**TASK DESCRIPTION:** Take the entries that follow and return exactly the lines from the one holding "111: (375, 96)" through the one holding "175: (402, 97)", both included. Nothing else is needed.

**GIVEN DATA:**
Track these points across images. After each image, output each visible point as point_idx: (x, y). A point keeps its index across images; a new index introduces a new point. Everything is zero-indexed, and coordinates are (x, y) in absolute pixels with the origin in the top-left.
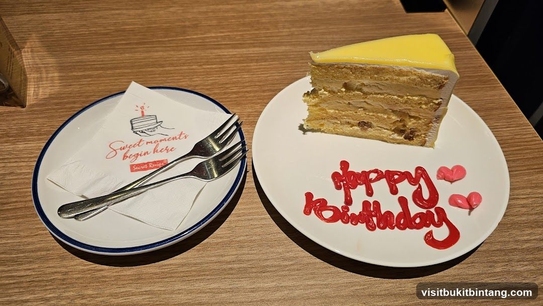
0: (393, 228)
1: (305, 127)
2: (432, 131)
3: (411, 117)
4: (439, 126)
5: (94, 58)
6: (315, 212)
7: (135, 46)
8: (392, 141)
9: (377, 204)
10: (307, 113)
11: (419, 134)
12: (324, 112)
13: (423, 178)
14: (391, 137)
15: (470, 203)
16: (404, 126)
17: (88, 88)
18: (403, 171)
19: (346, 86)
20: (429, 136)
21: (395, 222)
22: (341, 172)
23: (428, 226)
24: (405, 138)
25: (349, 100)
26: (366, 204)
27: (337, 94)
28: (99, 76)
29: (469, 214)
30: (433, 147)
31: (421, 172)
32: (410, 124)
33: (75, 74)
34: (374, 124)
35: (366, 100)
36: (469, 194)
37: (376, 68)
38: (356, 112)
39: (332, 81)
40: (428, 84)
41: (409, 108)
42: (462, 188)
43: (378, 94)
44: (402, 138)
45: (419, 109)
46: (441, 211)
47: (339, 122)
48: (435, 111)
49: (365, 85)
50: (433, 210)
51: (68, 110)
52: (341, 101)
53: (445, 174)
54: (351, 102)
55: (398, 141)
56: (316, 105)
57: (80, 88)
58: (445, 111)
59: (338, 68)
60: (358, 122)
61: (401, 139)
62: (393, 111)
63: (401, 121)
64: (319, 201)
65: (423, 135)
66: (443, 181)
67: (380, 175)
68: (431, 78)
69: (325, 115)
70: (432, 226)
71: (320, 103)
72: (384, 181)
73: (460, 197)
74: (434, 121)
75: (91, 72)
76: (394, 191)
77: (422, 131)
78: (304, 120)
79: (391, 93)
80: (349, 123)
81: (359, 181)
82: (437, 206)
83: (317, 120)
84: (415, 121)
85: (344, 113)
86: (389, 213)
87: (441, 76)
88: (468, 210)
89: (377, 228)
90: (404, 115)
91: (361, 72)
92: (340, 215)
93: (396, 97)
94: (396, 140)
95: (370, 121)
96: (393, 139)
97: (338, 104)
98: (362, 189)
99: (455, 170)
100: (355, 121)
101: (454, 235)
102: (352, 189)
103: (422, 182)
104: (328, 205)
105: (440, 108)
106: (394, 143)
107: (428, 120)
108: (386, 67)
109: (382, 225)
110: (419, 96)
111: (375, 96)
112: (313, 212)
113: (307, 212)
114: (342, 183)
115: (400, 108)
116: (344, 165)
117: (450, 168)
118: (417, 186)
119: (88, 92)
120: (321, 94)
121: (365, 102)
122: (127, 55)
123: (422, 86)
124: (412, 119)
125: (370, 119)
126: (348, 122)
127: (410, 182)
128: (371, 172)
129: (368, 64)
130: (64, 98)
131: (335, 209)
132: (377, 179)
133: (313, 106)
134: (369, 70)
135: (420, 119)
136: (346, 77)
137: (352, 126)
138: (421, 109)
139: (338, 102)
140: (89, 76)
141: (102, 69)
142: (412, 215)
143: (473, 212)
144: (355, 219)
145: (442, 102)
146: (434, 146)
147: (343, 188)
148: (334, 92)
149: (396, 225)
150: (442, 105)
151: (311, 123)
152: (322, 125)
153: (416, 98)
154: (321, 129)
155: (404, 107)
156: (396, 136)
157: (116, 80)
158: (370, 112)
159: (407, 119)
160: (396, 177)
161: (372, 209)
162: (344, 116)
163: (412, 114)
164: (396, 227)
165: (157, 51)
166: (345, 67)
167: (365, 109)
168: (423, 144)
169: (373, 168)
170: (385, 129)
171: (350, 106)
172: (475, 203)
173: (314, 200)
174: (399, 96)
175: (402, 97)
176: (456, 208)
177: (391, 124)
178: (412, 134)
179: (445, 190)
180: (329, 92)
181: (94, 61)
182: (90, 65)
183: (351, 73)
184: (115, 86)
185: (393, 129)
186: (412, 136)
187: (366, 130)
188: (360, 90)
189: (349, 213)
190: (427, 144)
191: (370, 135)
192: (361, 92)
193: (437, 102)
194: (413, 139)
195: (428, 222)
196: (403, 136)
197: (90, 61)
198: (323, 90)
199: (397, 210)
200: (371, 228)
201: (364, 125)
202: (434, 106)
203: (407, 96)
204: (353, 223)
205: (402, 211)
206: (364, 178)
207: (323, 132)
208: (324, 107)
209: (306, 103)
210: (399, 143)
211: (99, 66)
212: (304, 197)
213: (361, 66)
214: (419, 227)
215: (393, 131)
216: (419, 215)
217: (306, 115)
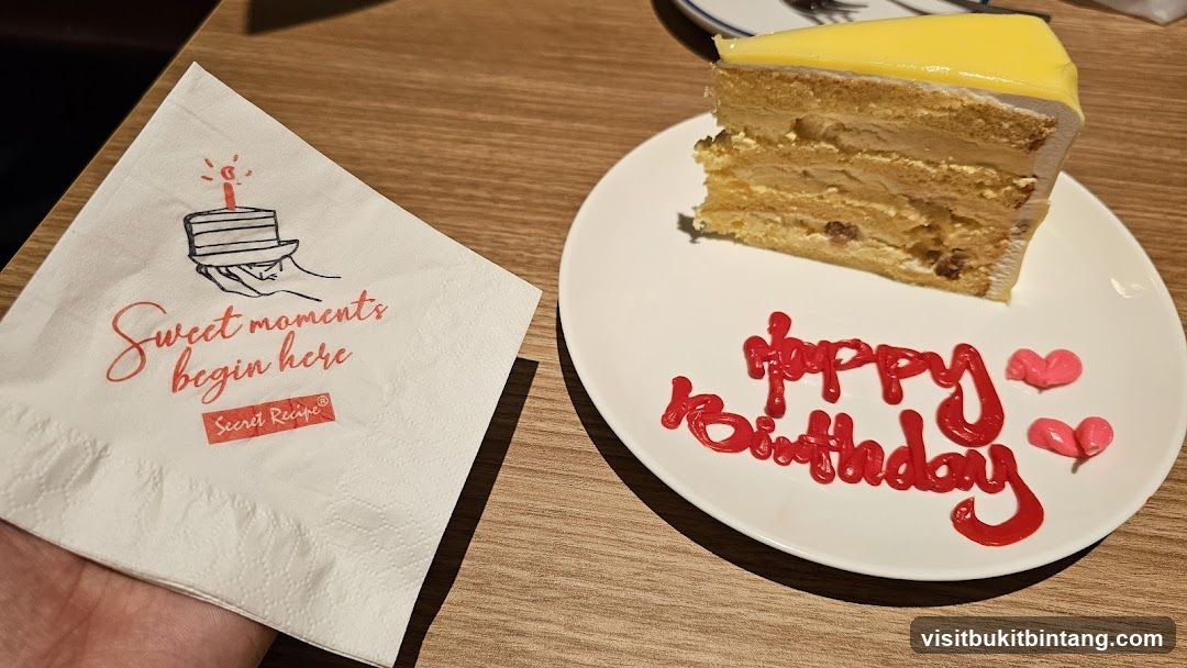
0: (875, 482)
1: (697, 225)
2: (1006, 260)
3: (955, 219)
4: (1024, 248)
5: (524, 84)
6: (690, 426)
7: (618, 71)
8: (905, 277)
9: (845, 422)
10: (704, 192)
11: (973, 263)
12: (742, 191)
13: (971, 372)
14: (903, 267)
15: (1082, 443)
16: (939, 241)
17: (507, 156)
18: (921, 350)
19: (798, 127)
20: (999, 272)
21: (884, 468)
22: (768, 339)
23: (967, 487)
24: (939, 272)
25: (806, 165)
26: (818, 419)
27: (776, 145)
28: (535, 131)
29: (1075, 469)
30: (1005, 301)
31: (968, 357)
32: (952, 236)
33: (480, 116)
34: (864, 230)
35: (847, 167)
36: (1081, 420)
37: (874, 85)
38: (821, 197)
39: (764, 112)
40: (1002, 136)
41: (953, 194)
42: (1066, 406)
43: (878, 152)
44: (931, 271)
45: (978, 199)
46: (1004, 457)
47: (778, 219)
48: (1017, 207)
49: (845, 130)
50: (984, 451)
51: (462, 201)
52: (785, 166)
53: (1027, 368)
54: (809, 169)
55: (920, 279)
56: (724, 172)
57: (491, 152)
58: (1043, 211)
59: (781, 78)
60: (826, 222)
61: (929, 275)
62: (913, 202)
63: (930, 228)
64: (702, 399)
65: (982, 269)
66: (1021, 384)
67: (864, 355)
68: (1010, 120)
69: (745, 198)
70: (975, 487)
71: (735, 167)
72: (871, 370)
73: (1059, 426)
74: (1014, 234)
75: (515, 118)
76: (893, 395)
77: (980, 257)
78: (695, 208)
79: (908, 153)
80: (802, 224)
81: (809, 364)
82: (997, 441)
83: (727, 209)
84: (964, 230)
85: (791, 196)
86: (873, 447)
87: (1037, 115)
88: (1072, 461)
89: (837, 478)
90: (939, 213)
91: (838, 92)
92: (751, 438)
93: (920, 164)
94: (916, 274)
95: (854, 221)
96: (908, 272)
97: (779, 174)
98: (813, 382)
99: (1055, 360)
100: (817, 220)
101: (1029, 516)
102: (789, 379)
103: (967, 382)
104: (725, 410)
105: (1029, 202)
106: (908, 282)
107: (998, 231)
108: (899, 83)
109: (850, 472)
110: (979, 164)
111: (867, 156)
112: (684, 422)
113: (670, 420)
114: (766, 365)
115: (929, 195)
116: (780, 322)
117: (1043, 354)
118: (952, 390)
119: (507, 166)
120: (736, 143)
121: (843, 172)
122: (601, 90)
123: (986, 140)
124: (958, 225)
125: (854, 218)
126: (802, 221)
127: (936, 378)
128: (842, 344)
129: (854, 74)
130: (452, 170)
131: (739, 422)
132: (855, 363)
133: (717, 173)
134: (856, 89)
135: (978, 226)
136: (798, 105)
137: (811, 231)
138: (983, 200)
139: (778, 169)
140: (512, 128)
141: (542, 114)
142: (930, 457)
143: (1086, 467)
144: (786, 452)
145: (1037, 186)
146: (1010, 297)
147: (766, 376)
148: (770, 142)
149: (885, 477)
150: (1034, 192)
151: (711, 218)
152: (739, 224)
153: (970, 170)
154: (734, 234)
155: (940, 191)
156: (915, 265)
157: (573, 146)
158: (853, 197)
159: (945, 225)
160: (903, 363)
161: (831, 432)
162: (793, 203)
163: (960, 212)
164: (884, 483)
165: (673, 91)
166: (796, 78)
167: (842, 191)
168: (982, 292)
169: (847, 337)
170: (890, 246)
171: (809, 179)
172: (1093, 444)
173: (691, 395)
174: (928, 163)
175: (936, 165)
176: (1044, 453)
177: (905, 233)
178: (955, 263)
179: (1021, 405)
180: (759, 140)
181: (524, 92)
182: (515, 100)
183: (812, 93)
184: (570, 160)
185: (909, 246)
186: (954, 268)
187: (842, 243)
188: (833, 140)
189: (773, 436)
190: (993, 292)
191: (853, 258)
192: (837, 146)
193: (1022, 183)
194: (957, 278)
195: (967, 478)
196: (934, 266)
197: (514, 91)
198: (742, 134)
199: (892, 440)
200: (822, 476)
201: (840, 231)
202: (1017, 195)
203: (949, 163)
204: (780, 459)
205: (905, 444)
206: (823, 359)
207: (739, 241)
208: (745, 180)
209: (701, 166)
210: (921, 284)
211: (534, 106)
212: (670, 388)
213: (838, 77)
214: (943, 486)
215: (910, 251)
216: (949, 459)
217: (700, 195)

**ANSWER TO THIS EXERCISE:**
111: (375, 96)
112: (313, 212)
113: (307, 212)
114: (342, 183)
115: (400, 108)
116: (344, 165)
117: (450, 168)
118: (417, 186)
119: (88, 92)
120: (321, 94)
121: (365, 102)
122: (127, 55)
123: (422, 86)
124: (412, 119)
125: (370, 119)
126: (348, 122)
127: (410, 182)
128: (371, 172)
129: (368, 64)
130: (64, 98)
131: (335, 209)
132: (377, 179)
133: (313, 106)
134: (369, 70)
135: (420, 119)
136: (346, 77)
137: (352, 126)
138: (421, 109)
139: (338, 102)
140: (89, 76)
141: (102, 69)
142: (412, 215)
143: (473, 212)
144: (355, 219)
145: (442, 102)
146: (434, 146)
147: (343, 188)
148: (334, 92)
149: (396, 225)
150: (442, 105)
151: (311, 123)
152: (322, 125)
153: (416, 98)
154: (321, 129)
155: (404, 107)
156: (396, 136)
157: (116, 80)
158: (370, 112)
159: (407, 119)
160: (396, 177)
161: (372, 209)
162: (344, 116)
163: (412, 114)
164: (396, 227)
165: (157, 51)
166: (345, 67)
167: (365, 109)
168: (423, 144)
169: (373, 168)
170: (385, 129)
171: (350, 106)
172: (475, 203)
173: (314, 200)
174: (399, 96)
175: (402, 97)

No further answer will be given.